My heart jumped, I was so relieved. “Hey, Chester!” I called out.

He kept smiling, and I realized he was dead.

“Oh, crap,” I said.

He didn’t seem to mind being dead, though. He came right over to my chair and gave me a hug. I didn’t feel it, but that’s what he was doing. He stood in front of me with his arms outspread, taking a deep breath. Like he was showing me what he could do now, that he couldn’t do when he was alive.

“Yeah yeah,” I said. “But are you happy?”

He bent down so that his eyes were level with mine. And he blinked once, hard. Him and Tintoretta.

And he vanished like that.

I started to sob. Chester might have been better off dead than alive, but I couldn’t stop the tears.
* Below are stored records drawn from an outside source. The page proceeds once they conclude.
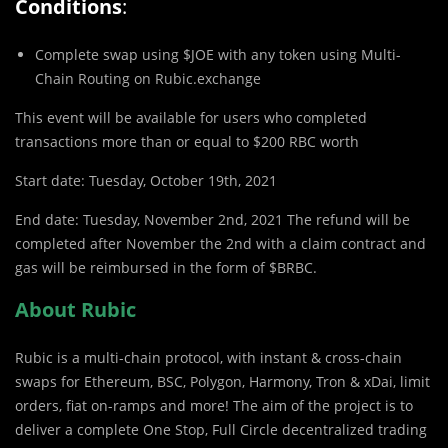
Conditions
:
Complete swap using $JOE with any token using Multi-
Chain Routing on Rubic.exchange
This event will be available for users who completed
transactions more than or equal to $200 RBC worth
Start date: Tuesday, October 19th, 2021
End date: Tuesday, November 2nd, 2021 The refund will be
completed after November the 2nd with a claim contract and
gas will be reimbursed in the form of $BRBC.
About Rubic
Rubic is a multi-chain protocol, with instant & cross-chain
swaps for Ethereum, BSC, Polygon, Harmony, Tron & xDai, limit
orders, fiat on-ramps and more! The aim of the project is to
deliver a complete One Stop, Full Circle decentralized trading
The harder I cried, the more I remembered. Chester’s ghost joined all the other ghosts I had seen on the street and in that awful hotel in the sky. I kept crying. It was like there were walls in my mind between my accident and waking up, and my tears were a flood, washing away the walls, so that I remembered everything that had happened to me since I got run over by Marcie’s mom, what I’d seen and learned and almost lost. Why did the knowledge come then? I don’t know. Maybe crying had something to do with it. Maybe it matters that you can cry for someone who isn’t you.

They brought out the body on a gurney, Dr. Driver and Sam and the quiet doctor who’d glared at me.
I remembered
his
name now. He was a ghost too – a Slayer. That’s why he was gray and didn’t talk. He looked angrier than usual, and I knew why. Chester wasn’t going to the Jordan Arms. He was gone, free of the earth – and Morgan was still stuck here, as he had been for three hundred years.

Chester being free made me want to smile even though I was still crying. Morgan glowered at me. Which reminded me of how he’d failed with me. I was free too. I had my whole life ahead of me to live well in. Morgan looked so funny I started to laugh, which was a mistake because the tears and laughter got confused and I had to cough.

Dr. Driver came over. “I have some bad news, Jim,” she said. “I’m afraid that your friend Chester is –”

“I know,” I said, catching my breath. “I know.”

Morgan shook a fist at me and drifted out the door. The bullet holes in the back of his shirt looked like cigarette burns.

Ma came for me during afternoon snack time. I gave her a hug.

“What’s that for?”

“I’m glad to see you, Ma,” I said. “I can’t
wait
to go home!”

“Huh.”

The hospital staff didn’t know about Chester dying, so the lady with the train-whistle breath brought him a bran muffin. I thanked her and ate his along with mine.